Сколько я еще смогу продержаться?
— У меня с вами сегодня особый разговор, — сообщает Линда, останавливаясь у дивана. — Это будет лучший терапевтический сеанс в вашей жизни. — Она замолкает, полагая, что я заговорю, но этого не происходит. Несколько секунд спустя Линда продолжает: — Сегодня у нас социальная терапия, как я говорила Стиву. Мы помогаем вам выработать профессиональные навыки, которые могут понадобиться в реальной жизни. Для большинства это работа уборщиком, но вы все разные. У Стива с уборкой очень хорошо получается, и теперь он приобретает профессиональные навыки. Я знаю, это кажется простым, но игра со старым кассовым аппаратом поможет ему подготовиться к жизни за стенами больницы и получить настоящую работу. Он, как мне кажется, очень близок к этому.
Молчу, не поднимая взгляда от пола, слушаю далекий гудок поезда. Слышу и другие голоса, они сердито шепчут что-то, но я игнорирую. Еще никогда они не сказали ничего хорошего.
— Чем бы вы хотели заниматься?
Качаю головой:
— Я не хочу стать уборщиком.
— Это хорошо; я и не собиралась предлагать. Все может быть гораздо проще. Социальная терапия учит приспосабливаться и не испытывать страха.
Поднимаю настороженный взгляд. Не имеет значения, о чем она попросит меня. Теперь ничто не имеет значения.
— Я хочу, чтобы вы посидели здесь. — Линда подводит меня к дивану. — И посмотрели телевизор.
Вырываю руку и отшатываюсь:
— Не могу.
— Вам и нужно-то всего лишь посидеть здесь, — улыбается она. — Для всех остальных телевизор — это развлечение, вроде как награда. Я даю ее вам в качестве терапии.
— Я не могу, — качаю головой. — Не могу здесь сидеть. Не могу включить телевизор. Не могу его смотреть…
— Мне послышалось или вы сказали: ничто не имеет значения?
— Это имеет!
— Послушайте, — настаивает Линда, вставая между мной и телевизором, — это важно. Ничего не случится.
— Вы не понимаете…
— Я все прекрасно понимаю, — спокойно произносит она, — потому я это и делаю. Телевизоры, мобильники, компьютеры и все остальное — они не для того, чтобы мучить вас. Никто не читает ваши мысли. Никто не внедряется в голову.
— Я не могу, — с трудом выдыхаю. — Не могу это сделать…
— В один прекрасный день вы выйдете отсюда, — говорит она. — Сейчас не верите мне, но придет время — и поверите. И тогда вы станете счастливым, здоровым и свободным. У вас будет дом, работа и друзья. Вы хотите, чтобы и тогда телевизор вызывал у вас ужас?

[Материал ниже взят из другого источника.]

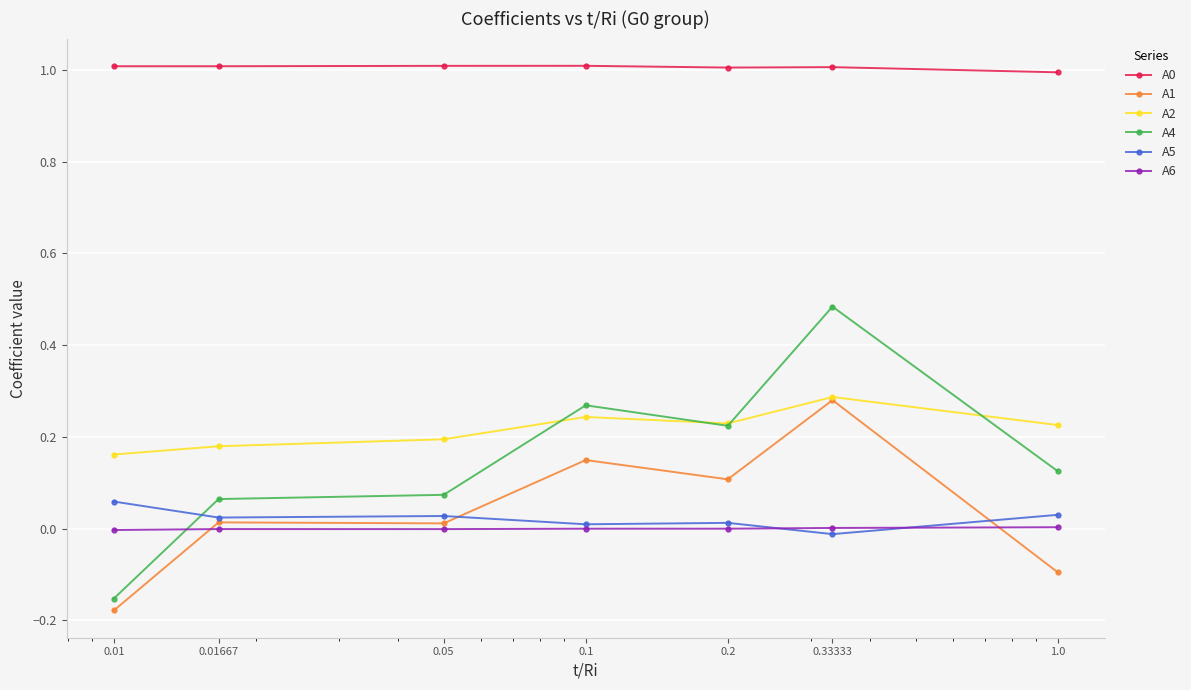

What is the value of the A0 point at the 5th from the left?

1.0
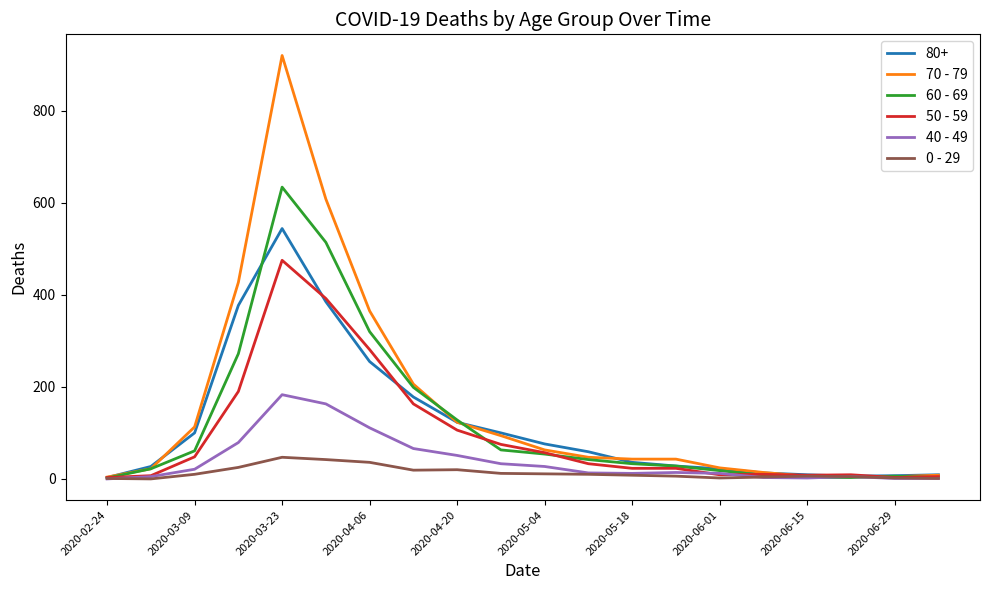

Count the number of data series in this chart.

6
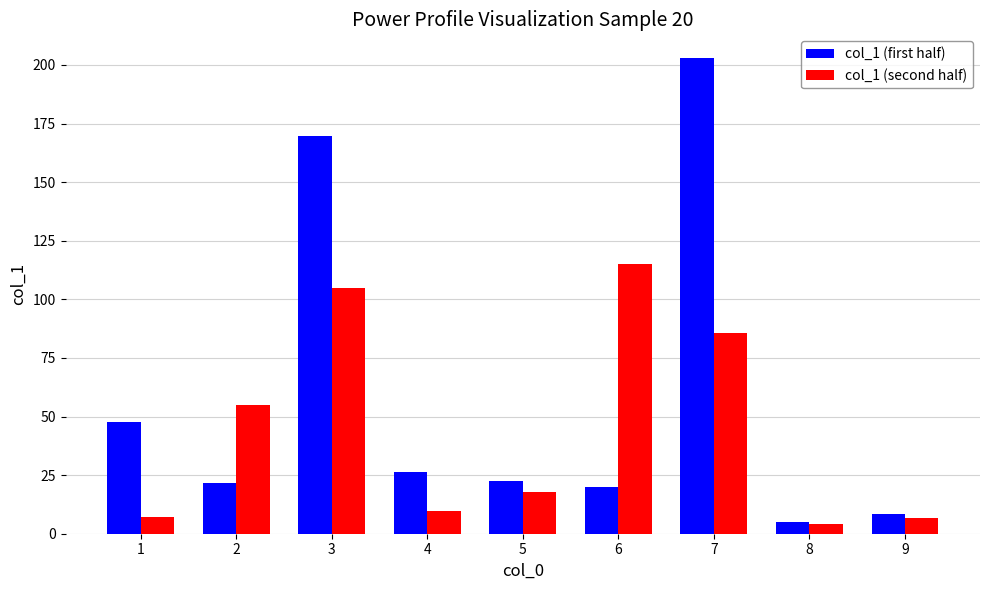

What is the maximum value shown in the chart?

202.9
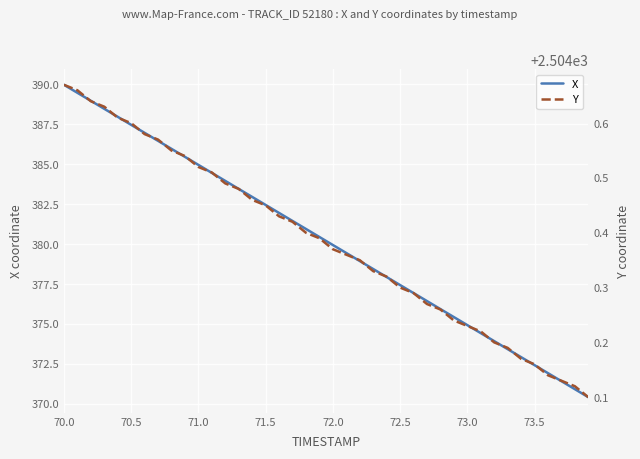

The value of X at 72.5 is 377.4. True or false?

True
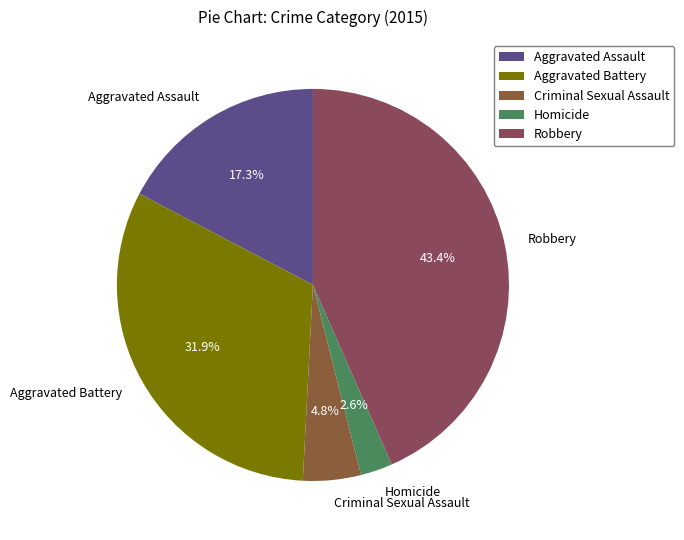

How many segments does this pie chart have?

5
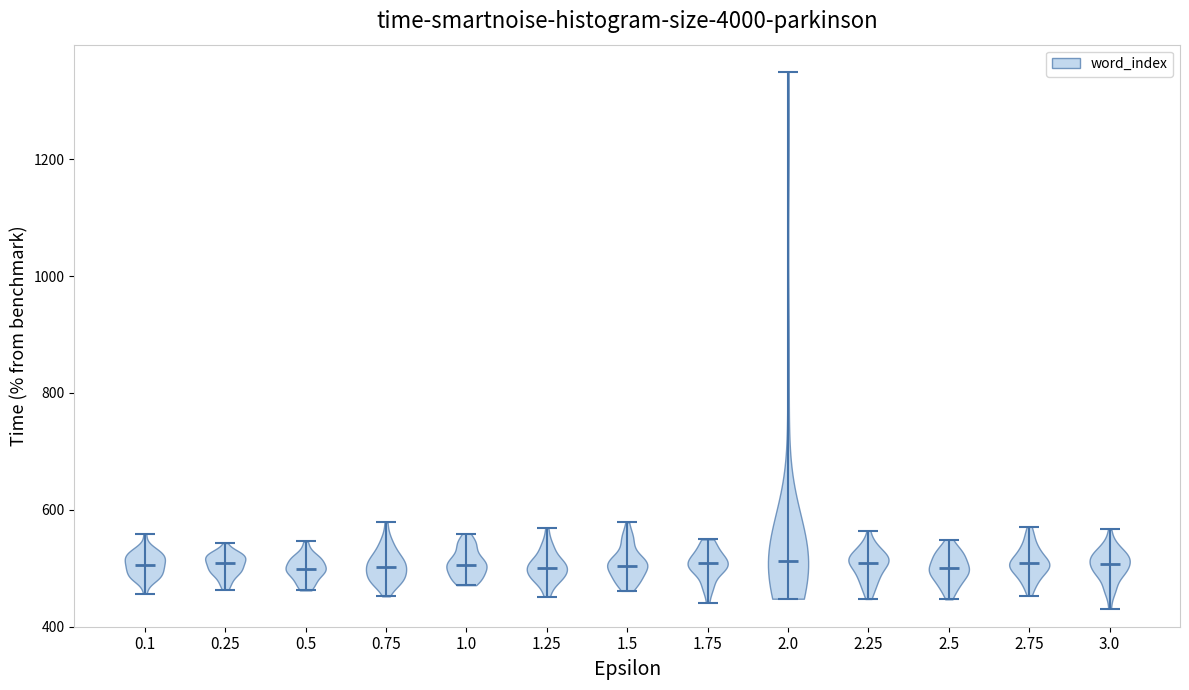

Reading left to right, read every violin against the y-axis: where its median line is, and the lowest and highest points it reaches. The values are not printed on the chart, so give them approximately, as read against the axis.

0.1: median line 500, lowest point 460, highest point 560
0.25: median line 500, lowest point 460, highest point 540
0.5: median line 500, lowest point 460, highest point 540
0.75: median line 500, lowest point 460, highest point 580
1.0: median line 500, lowest point 480, highest point 560
1.25: median line 500, lowest point 460, highest point 560
1.5: median line 500, lowest point 460, highest point 580
1.75: median line 500, lowest point 440, highest point 540
2.0: median line 520, lowest point 440, highest point 1360
2.25: median line 500, lowest point 440, highest point 560
2.5: median line 500, lowest point 440, highest point 540
2.75: median line 500, lowest point 460, highest point 580
3.0: median line 500, lowest point 440, highest point 560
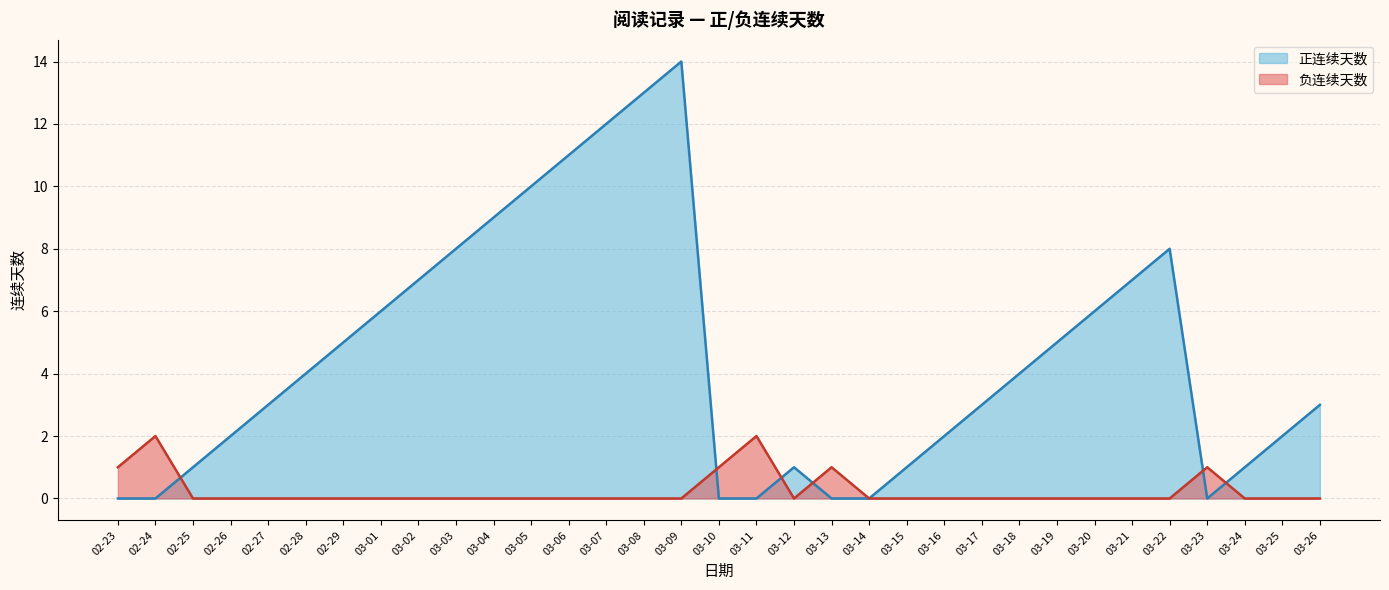

True or false: 负连续天数 and 正连续天数 cross at least once.

True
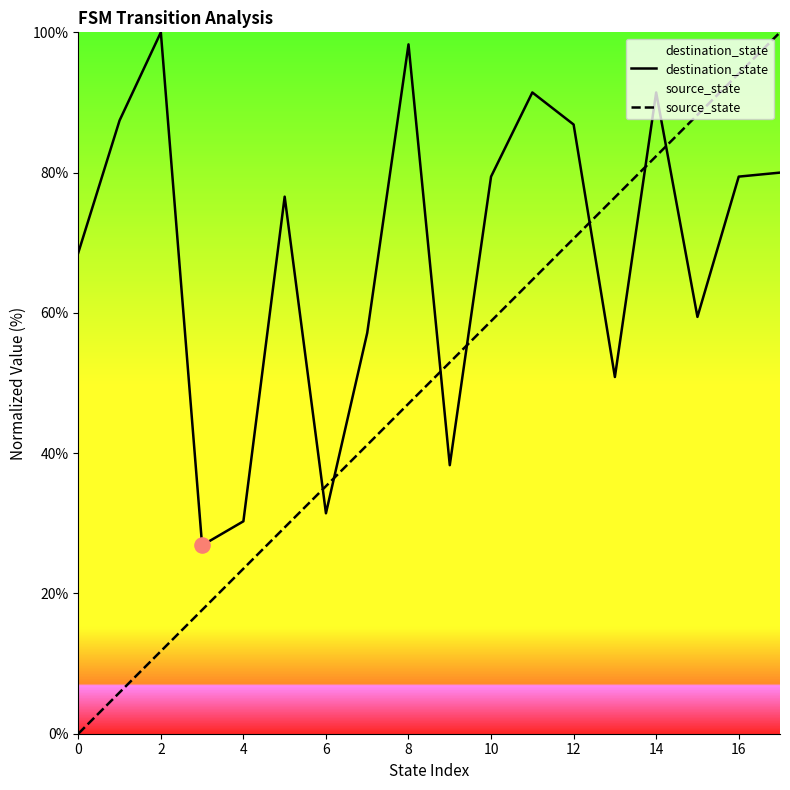

At which category is the sum across all series the highest?

17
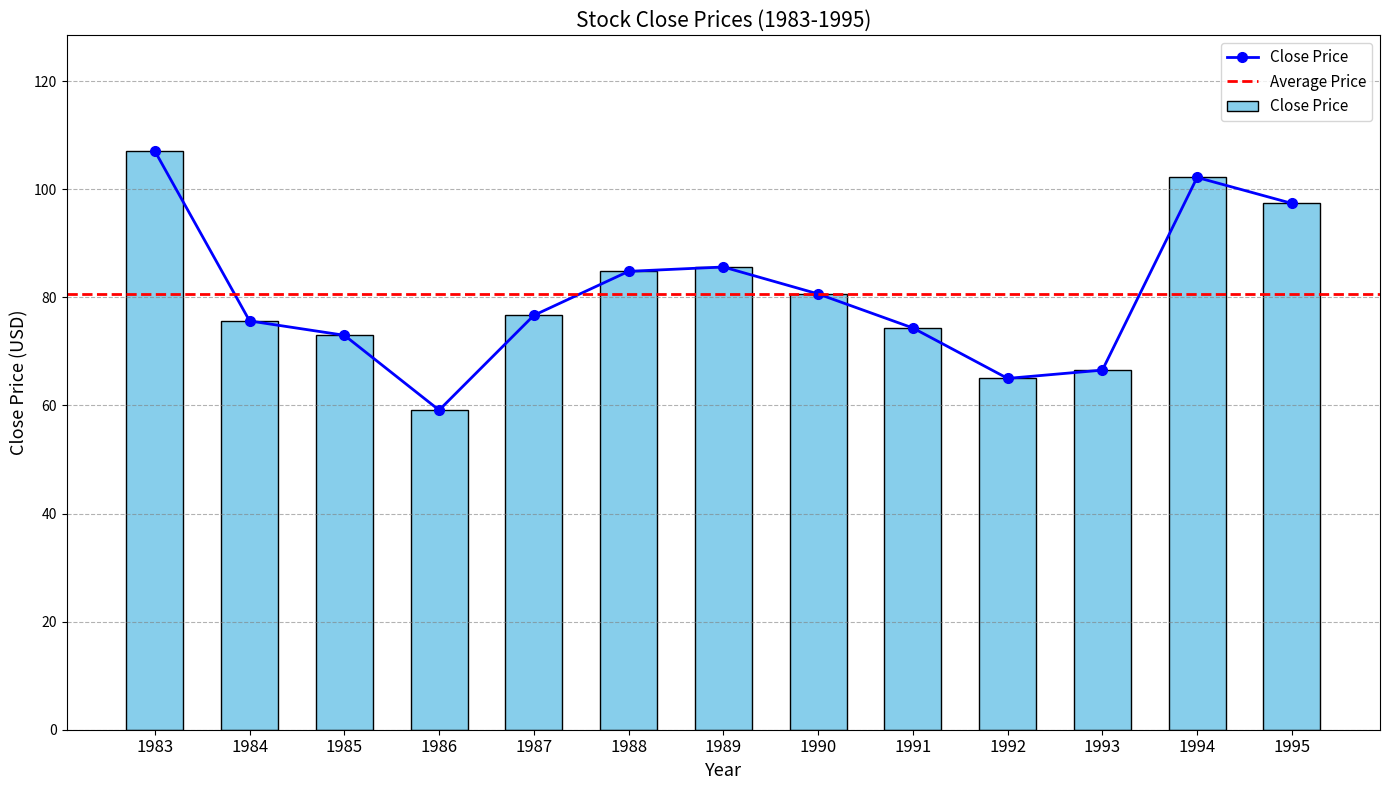

Approximately how many times larger is the value at 1986 compared to 1983?

0.6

Мои глаза закрыты. Голова покачивается.
— Посмотрите на меня. — Она берет и удерживает мою голову. — Майкл, посмотрите на меня. — Медленно открываю глаза. — Ну так вот, слушайте. Вы слишком долго прятались от электроники, и, даже когда лекарства дадут результат и галлюцинации прекратятся, вы по-прежнему, в силу привычки, будете ее бояться. Но в ней нет ничего плохого. Вы можете сказать это?
— Нет, — шепчу в ответ.
— Попробуем начать с простого. — Линда усаживает меня на диван, пресекая всякие попытки к бегству. Со своего места я вижу телевизор за ее спиной — черный, безмолвный, глазеющий на меня. — Итак, — говорит она, — начнем с того, что будем сидеть здесь, смотреть и больше ничего, ладно? Не станем его включать, даже можем вытащить вилку из розетки, если хотите, но будем сидеть и привыкать к нему. Сделаем вид, будто в этом мире все в абсолютном порядке.